** SOURCE INFORMATION follows **

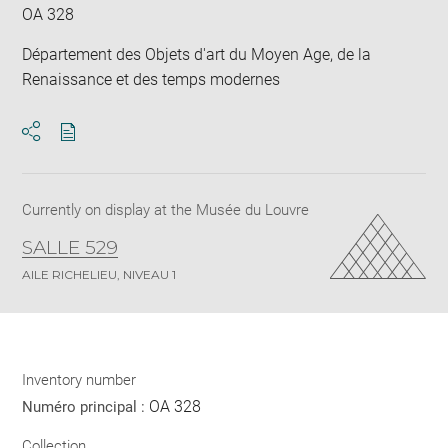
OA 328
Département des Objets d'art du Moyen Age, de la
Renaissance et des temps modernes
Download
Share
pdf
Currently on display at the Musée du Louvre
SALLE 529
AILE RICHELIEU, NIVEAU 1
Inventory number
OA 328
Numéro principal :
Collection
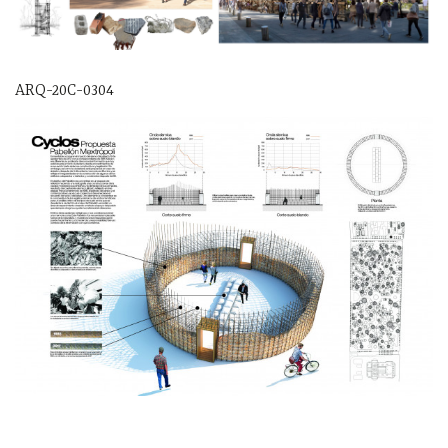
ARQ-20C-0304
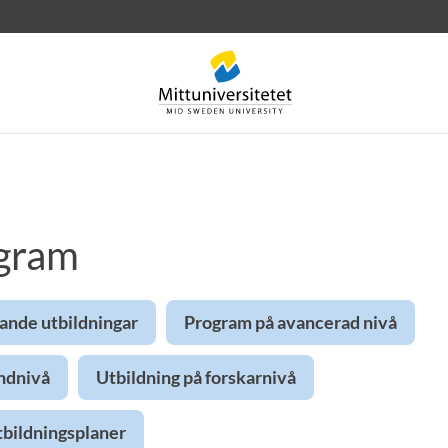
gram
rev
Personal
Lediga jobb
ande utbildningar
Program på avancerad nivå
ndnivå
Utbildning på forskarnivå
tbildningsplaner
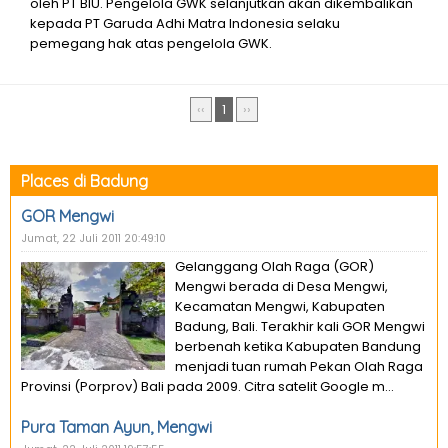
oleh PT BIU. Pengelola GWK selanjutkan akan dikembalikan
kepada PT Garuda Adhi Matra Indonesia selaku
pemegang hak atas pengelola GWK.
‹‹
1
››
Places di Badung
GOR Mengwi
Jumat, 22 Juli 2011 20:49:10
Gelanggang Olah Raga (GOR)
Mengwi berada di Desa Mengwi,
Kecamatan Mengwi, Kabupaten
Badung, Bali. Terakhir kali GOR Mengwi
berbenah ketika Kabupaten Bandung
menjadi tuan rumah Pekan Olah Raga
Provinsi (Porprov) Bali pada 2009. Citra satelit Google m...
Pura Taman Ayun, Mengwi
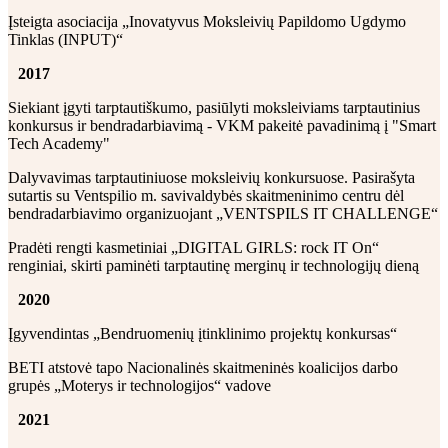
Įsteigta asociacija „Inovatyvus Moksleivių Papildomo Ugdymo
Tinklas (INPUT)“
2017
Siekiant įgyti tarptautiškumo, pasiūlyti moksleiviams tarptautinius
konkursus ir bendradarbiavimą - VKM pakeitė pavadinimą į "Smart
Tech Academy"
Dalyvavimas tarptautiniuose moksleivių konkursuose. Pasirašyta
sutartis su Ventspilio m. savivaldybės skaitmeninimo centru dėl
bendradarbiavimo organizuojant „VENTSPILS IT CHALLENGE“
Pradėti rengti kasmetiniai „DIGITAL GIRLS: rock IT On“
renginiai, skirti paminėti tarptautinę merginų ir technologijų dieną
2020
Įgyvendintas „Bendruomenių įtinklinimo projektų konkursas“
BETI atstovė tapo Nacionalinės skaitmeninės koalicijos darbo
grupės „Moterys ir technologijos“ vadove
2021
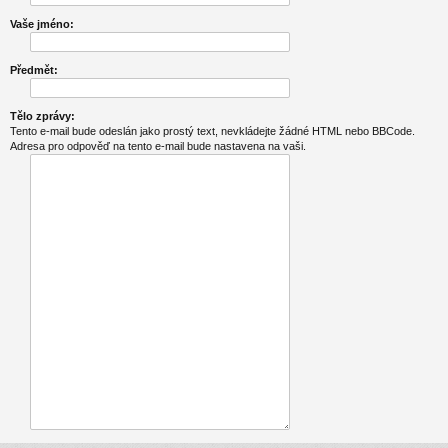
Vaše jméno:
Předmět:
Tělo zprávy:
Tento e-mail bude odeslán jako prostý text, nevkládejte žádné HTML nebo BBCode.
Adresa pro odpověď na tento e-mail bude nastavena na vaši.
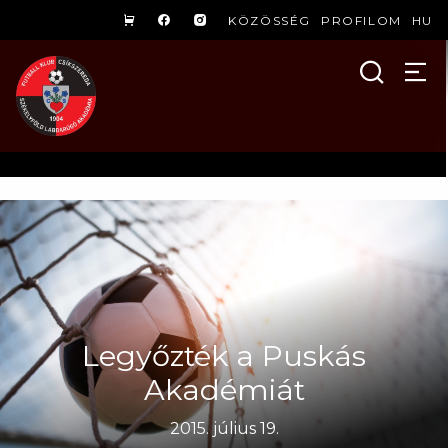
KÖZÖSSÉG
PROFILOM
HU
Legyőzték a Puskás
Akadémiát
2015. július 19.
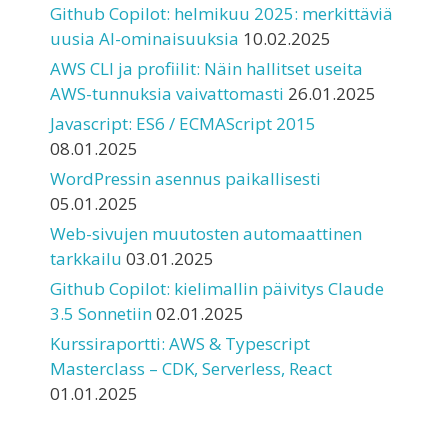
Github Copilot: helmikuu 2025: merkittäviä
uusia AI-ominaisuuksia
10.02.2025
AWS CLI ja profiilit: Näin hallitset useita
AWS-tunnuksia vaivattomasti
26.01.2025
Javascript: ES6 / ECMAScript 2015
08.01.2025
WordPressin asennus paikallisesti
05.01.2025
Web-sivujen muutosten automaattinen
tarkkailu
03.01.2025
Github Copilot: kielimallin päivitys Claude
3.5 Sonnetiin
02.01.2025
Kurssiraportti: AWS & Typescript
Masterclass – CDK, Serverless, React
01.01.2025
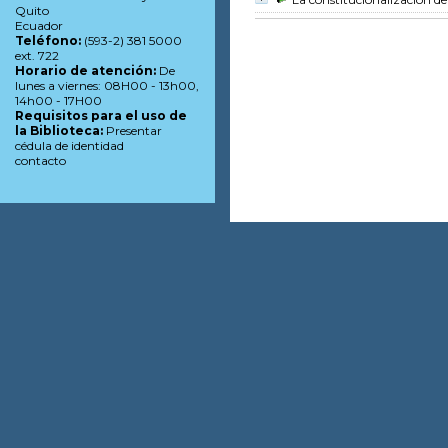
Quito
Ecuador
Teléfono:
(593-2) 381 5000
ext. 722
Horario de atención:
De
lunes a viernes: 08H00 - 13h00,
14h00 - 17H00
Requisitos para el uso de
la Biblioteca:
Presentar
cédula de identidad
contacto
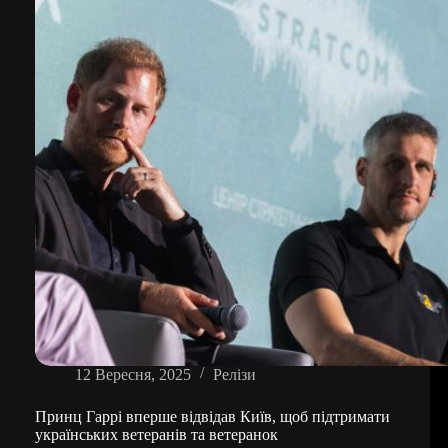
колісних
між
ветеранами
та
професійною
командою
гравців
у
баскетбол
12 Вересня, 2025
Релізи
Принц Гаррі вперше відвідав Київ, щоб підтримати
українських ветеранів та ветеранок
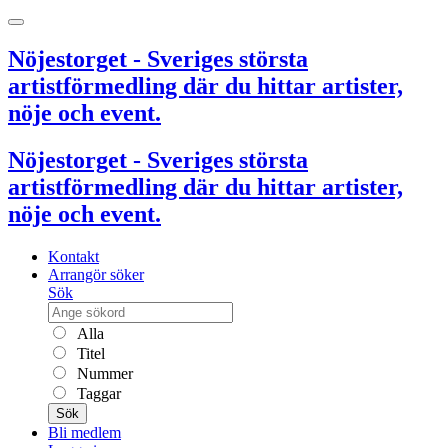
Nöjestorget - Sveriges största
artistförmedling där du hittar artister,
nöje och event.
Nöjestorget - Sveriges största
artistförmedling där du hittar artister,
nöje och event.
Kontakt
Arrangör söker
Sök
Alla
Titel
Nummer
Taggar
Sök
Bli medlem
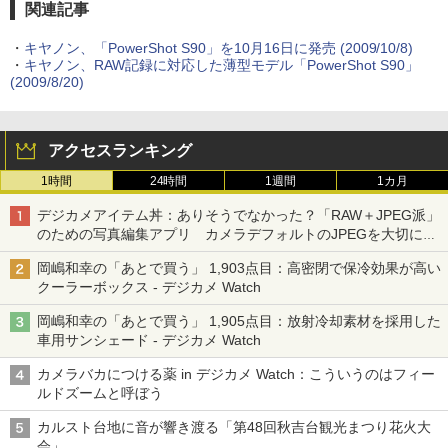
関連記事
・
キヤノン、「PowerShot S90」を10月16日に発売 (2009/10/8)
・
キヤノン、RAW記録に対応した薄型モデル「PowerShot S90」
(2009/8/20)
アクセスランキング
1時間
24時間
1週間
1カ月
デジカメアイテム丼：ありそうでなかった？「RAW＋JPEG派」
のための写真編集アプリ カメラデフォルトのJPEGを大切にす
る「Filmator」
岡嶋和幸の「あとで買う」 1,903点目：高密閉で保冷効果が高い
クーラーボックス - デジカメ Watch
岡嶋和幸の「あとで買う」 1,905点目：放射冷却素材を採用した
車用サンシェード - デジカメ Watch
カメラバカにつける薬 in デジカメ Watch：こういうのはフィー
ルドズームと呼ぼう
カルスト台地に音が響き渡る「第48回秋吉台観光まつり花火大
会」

** End of SOURCE INFORMATION **
** SOURCE INFORMATION follows **

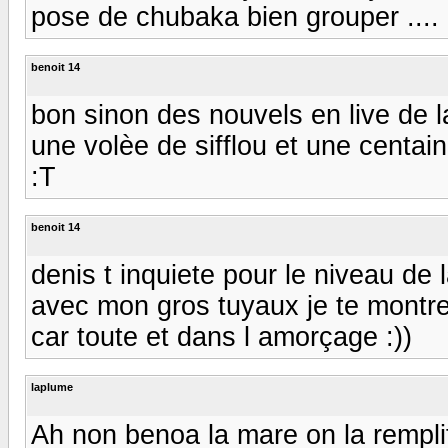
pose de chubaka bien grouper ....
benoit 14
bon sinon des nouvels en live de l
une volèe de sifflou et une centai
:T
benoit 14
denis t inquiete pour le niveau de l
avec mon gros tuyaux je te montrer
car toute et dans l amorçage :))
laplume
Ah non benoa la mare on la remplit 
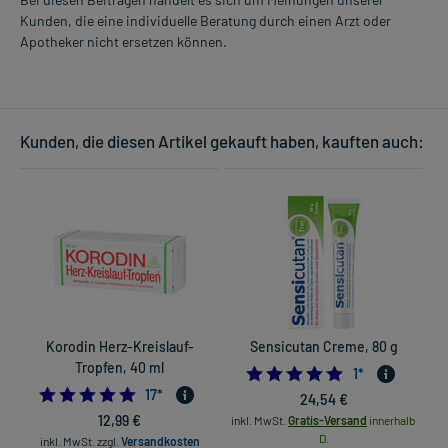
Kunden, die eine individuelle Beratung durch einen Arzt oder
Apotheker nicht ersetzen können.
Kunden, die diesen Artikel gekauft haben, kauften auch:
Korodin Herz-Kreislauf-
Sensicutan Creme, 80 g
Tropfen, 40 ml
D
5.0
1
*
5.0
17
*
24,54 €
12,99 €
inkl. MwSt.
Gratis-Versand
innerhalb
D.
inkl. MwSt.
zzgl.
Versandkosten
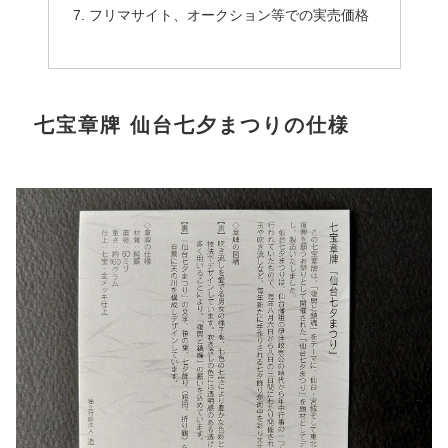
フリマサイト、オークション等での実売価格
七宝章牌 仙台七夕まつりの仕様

** End of SOURCE INFORMATION **
** SOURCE INFORMATION follows **

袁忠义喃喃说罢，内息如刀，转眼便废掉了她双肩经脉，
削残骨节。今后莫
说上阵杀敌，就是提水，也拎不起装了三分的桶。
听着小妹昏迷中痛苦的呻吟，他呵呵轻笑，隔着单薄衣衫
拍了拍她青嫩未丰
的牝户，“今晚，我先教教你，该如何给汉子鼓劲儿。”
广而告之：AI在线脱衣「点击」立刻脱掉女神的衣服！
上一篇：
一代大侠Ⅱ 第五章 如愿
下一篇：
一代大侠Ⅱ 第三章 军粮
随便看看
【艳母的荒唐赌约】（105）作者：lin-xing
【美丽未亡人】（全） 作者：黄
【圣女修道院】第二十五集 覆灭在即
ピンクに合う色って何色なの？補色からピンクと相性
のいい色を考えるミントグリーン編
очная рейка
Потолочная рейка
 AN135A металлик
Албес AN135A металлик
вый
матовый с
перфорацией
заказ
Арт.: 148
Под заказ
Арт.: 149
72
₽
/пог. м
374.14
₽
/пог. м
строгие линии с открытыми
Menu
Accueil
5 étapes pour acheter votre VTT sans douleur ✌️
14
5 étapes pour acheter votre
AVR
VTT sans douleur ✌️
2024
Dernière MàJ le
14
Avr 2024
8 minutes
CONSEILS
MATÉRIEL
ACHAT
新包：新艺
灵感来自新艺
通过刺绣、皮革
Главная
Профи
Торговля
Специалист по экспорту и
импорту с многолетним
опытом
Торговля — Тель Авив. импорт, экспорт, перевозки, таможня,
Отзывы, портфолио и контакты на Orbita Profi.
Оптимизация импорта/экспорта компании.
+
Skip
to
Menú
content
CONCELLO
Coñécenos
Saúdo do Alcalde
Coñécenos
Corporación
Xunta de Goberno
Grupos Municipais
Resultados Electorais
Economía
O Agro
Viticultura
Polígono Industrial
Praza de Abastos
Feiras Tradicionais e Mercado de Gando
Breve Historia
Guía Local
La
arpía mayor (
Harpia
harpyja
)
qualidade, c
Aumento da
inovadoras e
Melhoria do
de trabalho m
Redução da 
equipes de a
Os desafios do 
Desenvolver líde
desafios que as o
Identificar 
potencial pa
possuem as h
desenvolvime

** End of SOURCE INFORMATION **

## EXERCISE
Print every line of the entries, starting at the line that contains "oleh PT BIU." and ending at the line that contains "українських ветеранів та ветеранок", with both of those lines included. Leave the pictures out of your answer.

## SOLUTION TO THE PROBLEM
oleh PT BIU. Pengelola GWK selanjutkan akan dikembalikan
kepada PT Garuda Adhi Matra Indonesia selaku
pemegang hak atas pengelola GWK.
‹‹
1
››
Places di Badung
GOR Mengwi
Jumat, 22 Juli 2011 20:49:10
Gelanggang Olah Raga (GOR)
Mengwi berada di Desa Mengwi,
Kecamatan Mengwi, Kabupaten
Badung, Bali. Terakhir kali GOR Mengwi
berbenah ketika Kabupaten Bandung
menjadi tuan rumah Pekan Olah Raga
Provinsi (Porprov) Bali pada 2009. Citra satelit Google m...
Pura Taman Ayun, Mengwi
Įsteigta asociacija „Inovatyvus Moksleivių Papildomo Ugdymo
Tinklas (INPUT)“
2017
Siekiant įgyti tarptautiškumo, pasiūlyti moksleiviams tarptautinius
konkursus ir bendradarbiavimą - VKM pakeitė pavadinimą į "Smart
Tech Academy"
Dalyvavimas tarptautiniuose moksleivių konkursuose. Pasirašyta
sutartis su Ventspilio m. savivaldybės skaitmeninimo centru dėl
bendradarbiavimo organizuojant „VENTSPILS IT CHALLENGE“
Pradėti rengti kasmetiniai „DIGITAL GIRLS: rock IT On“
renginiai, skirti paminėti tarptautinę merginų ir technologijų dieną
2020
Įgyvendintas „Bendruomenių įtinklinimo projektų konkursas“
BETI atstovė tapo Nacionalinės skaitmeninės koalicijos darbo
grupės „Moterys ir technologijos“ vadove
2021
Vaše jméno:
Předmět:
Tělo zprávy:
Tento e-mail bude odeslán jako prostý text, nevkládejte žádné HTML nebo BBCode.
Adresa pro odpověď na tento e-mail bude nastavena na vaši.
KÖZÖSSÉG
PROFILOM
HU
Legyőzték a Puskás
Akadémiát
2015. július 19.
Github Copilot: helmikuu 2025: merkittäviä
uusia AI-ominaisuuksia
10.02.2025
AWS CLI ja profiilit: Näin hallitset useita
AWS-tunnuksia vaivattomasti
26.01.2025
Javascript: ES6 / ECMAScript 2015
08.01.2025
WordPressin asennus paikallisesti
05.01.2025
Web-sivujen muutosten automaattinen
tarkkailu
03.01.2025
Github Copilot: kielimallin päivitys Claude
3.5 Sonnetiin
02.01.2025
Kurssiraportti: AWS & Typescript
Masterclass – CDK, Serverless, React
01.01.2025
Quito
Ecuador
Teléfono:
(593-2) 381 5000
ext. 722
Horario de atención:
De
lunes a viernes: 08H00 - 13h00,
14h00 - 17H00
Requisitos para el uso de
la Biblioteca:
Presentar
cédula de identidad
contacto
колісних
між
ветеранами
та
професійною
командою
гравців
у
баскетбол
12 Вересня, 2025
Релізи
Принц Гаррі вперше відвідав Київ, щоб підтримати
українських ветеранів та ветеранок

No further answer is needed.